February 28, 2025

‘Good Decision Making Is for the Strong’

LinkedIn founder and Silicon Valley visionary Reid Hoffman, in conversation with Tina Seelig, shared his insights with the Stanford community at the inaugural Distinguished Lectureship from the Stanford Initiative for Entrepreneurs’ Resilience and Well-Being (SIER), a collaboration between STVP and Stanford’s Mussallem Center for Biodesign. In opening remarks, Alan Yeung, Li Ka Shing Professor of Cardiology in the School of Medicine, spoke of the importance of exploring resilience as a component of entrepreneurship. “SIER put together a spotlight on resilience as the capacity to adapt, recover, and grow stronger from stress and adversity. Our initiative is designed to bolster entrepreneurial responses to hardships, [to] turn challenges into unique opportunities for growth and innovation.”

As a visionary and industry pioneer, Hoffman offers a unique perspective on sustaining an entrepreneurial mindset through failure, born of real-world experimentation. Hoffman shared advice for entrepreneurs about taking on challenges, managing the lows, and building resilience. Here are some highlights the talk. Find the full discussion at the SIER website

On Resilience 

“It’s not resilience like, ‘How can I work a 40-hour week?’ The question is, when you are working as hard as you’ve worked in your life, how do you navigate and endure? It’s not, go do 50 mental pushups, but, what are the kinds of things that allow balance and making good cognitive decisions? Good decision making is for the strong. How do you build in that sense of presence, that network around you, how you handle challenges?
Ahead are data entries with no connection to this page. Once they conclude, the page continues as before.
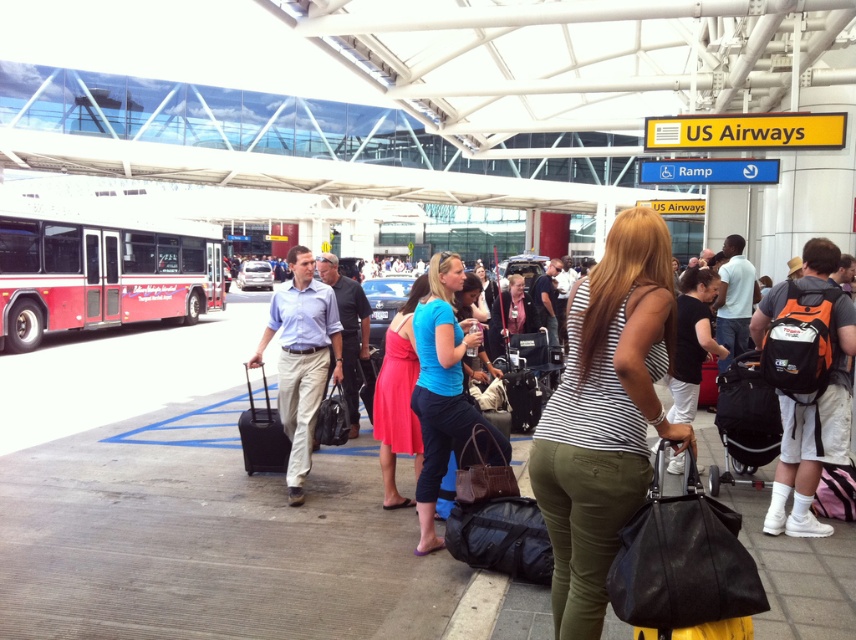
Question: Which point is closer to the camera?

Choices:
 (A) red metallic bus at left
 (B) matte pink dress at center
 (C) black hard suitcase at center
 (D) light blue shirt at center

Answer: (B)

Question: Is light beige cotton pants at center to the left of light blue shirt at center from the viewer's perspective?

Choices:
 (A) no
 (B) yes

Answer: (B)

Question: Is light beige cotton pants at center to the left of light blue shirt at center from the viewer's perspective?

Choices:
 (A) no
 (B) yes

Answer: (B)

Question: Observing the image, what is the correct spatial positioning of blue fabric dress at center in reference to black hard suitcase at center?

Choices:
 (A) left
 (B) right

Answer: (A)

Question: Which point is farther to the camera?

Choices:
 (A) (408, 330)
 (B) (645, 236)
 (C) (524, 417)

Answer: (C)

Question: Which object is the closest to the light blue shirt at center?

Choices:
 (A) red metallic bus at left
 (B) matte black suitcase at center
 (C) black hard suitcase at center

Answer: (B)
How do you make sure that it’s the hardest you have ever worked but in a sustaining, resilient fashion?”

Advice for New Entrepreneurs

“Build your network. One is your personal network: Who are the people you can talk to about the difficulty of this? Because you will go through, not just your company, will go through ‘valley of the shadow’ moments…

“The second thing may be a bit of somewhat atypical advice for building these companies. Frequently you’ll get from professional organizations, “Don’t hire your friends.” The reason is you don’t want to put the stresses of the startup on the friendship. And that’s a real thing….On the other hand, these are people that you’re spending 80 to 100 hours a week with, and you are much happier if these are people that you feel like you want to be talking to on Saturday morning, even if you have some disagreements about how this specific game is working, that you have a respect and trust for each other. Try to build not just an intentional culture around your company, but try to build a culture of general friendship.”

On Taking Risks

“I’m probably amongst the most intentional risk-takers of people you run into, because I typically think within a business strategy or a personal strategy that taking an intelligent risk that other people don’t take is a competitive advantage. I’m specifically identifying risks that I think will wave off competitors or have them make the wrong decision that, if I’m right about, gives me a real edge.”

What the Bottom Is Made of

“The fully optimistic view is the trampoline…but I think it’s actually those kids’ castles where you have all the little balls in them and you’re thrashing around…. A ball pit.”

How to Handle the Low Moments

“Have a plan Z. What happens when it doesn’t work? What can you do? And what’s your regroup plan? …Ultimately what you most want to be able to do is play again, almost serendipity. If you can keep playing again, you’re maximizing your chance at serendipity. That’s one.

“Two is, when you’re doing the risky things around founding a company, joining a company, you’re thinking about: ‘What’s my thesis about why, my theory of the game, why this company might work?’ I’m updating it as we’re going. That’s again, the plans A, B, and Z. I’m talking to other people about it. It may be lots of people. It may be a few people. It may be a couple people that you are at work with. It may be a couple of people who are advisors to you or the company or something. I think that’s really useful.”

On the Importance of Building a Network

“That it’s not purely lonely, that you have people that are with you on this very stressful journey, I think is quite important…because you want a certain esprit de corps. The work that we’re doing matters. One of the aphorisms that’s used in the Valley is – and it’s partially true, like most aphorisms – missionaries build huge companies and mercenaries build medium companies. It’s that shared mission of what we’re doing here that matters in the world, because then that causes a, ‘Look, if we failed, we failed at trying to do something that was really important.”